[[ Passage to read, beginning ]]

# Web Scraping with Selenium

Define the URL with the data you want to scrape (dynamic tables) and the path to the Chrome driver

In [None]:
pathchrome = 'Insert path to Chrome driver here'
url = "Insert URL here

Read the URL and Chrome driver path from a config file
Unless a file_path is specified, the config file should be in the same folder as the script

In [None]:
def read_parameters(file_path):
    parameters = {}
    with open(file_path, 'r') as file:
        for line in file:
            key, value = line.strip().split(' = ')
            parameters[key] = value
    return parameters

config_file_path = 'config.txt'
parameters = read_parameters(config_file_path)

pathchrome = parameters['pathchrome']
url = parameters['url']

print(f"pathchrome: {pathchrome}")
print(f"url: {url}")


Start the web driver and navigate to the webpage
Attention - The user has to set the filter manually.
You will have 30 seconds to do so before the script starts scraping the data.

[[ Passage to read, end ]]
[[ Data for review, beginning ]]

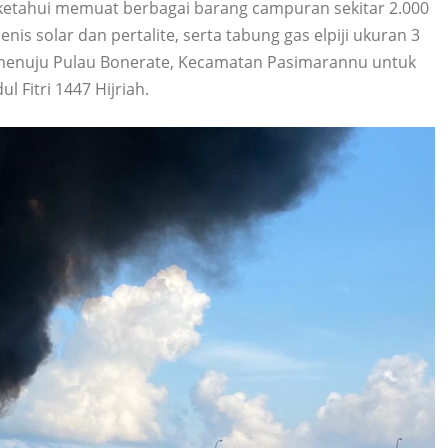
diketahui memuat berbagai barang campuran sekitar 2.000
is solar dan pertalite, serta tabung gas elpiji ukuran 3
 menuju Pulau Bonerate, Kecamatan Pasimarannu untuk
Fitri 1447 Hijriah.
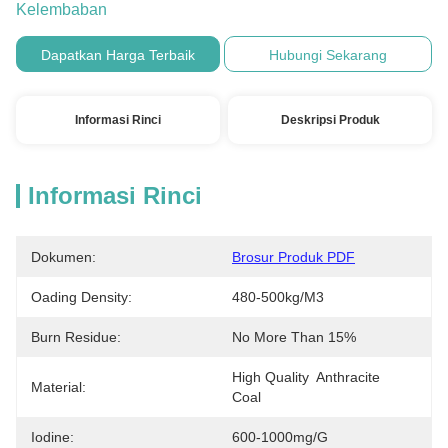
Kelembaban
Dapatkan Harga Terbaik
Hubungi Sekarang
Informasi Rinci
Deskripsi Produk
Informasi Rinci
Dokumen:
Brosur Produk PDF
Oading Density:
480-500kg/m3
Burn Residue:
No More Than 15%
High Quality  Anthracite  
Material:
Coal
Iodine:
600-1000mg/g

[[ Data for review, end ]]

Tasks to perform >>
a) Reproduce word for word the stretch from "config_file_path = 'config.txt'" through "scraping the data." in the Selenium scraping notes.
b) According to the Selenium scraping notes, how much time does the user have to set the filter manually before the script starts scraping the data?
You won't need the listing for any of this.

Results in order >>
a)
config_file_path = 'config.txt'
parameters = read_parameters(config_file_path)

pathchrome = parameters['pathchrome']
url = parameters['url']

print(f"pathchrome: {pathchrome}")
print(f"url: {url}")


Start the web driver and navigate to the webpage
Attention - The user has to set the filter manually.
You will have 30 seconds to do so before the script starts scraping the data.

b) 30 seconds.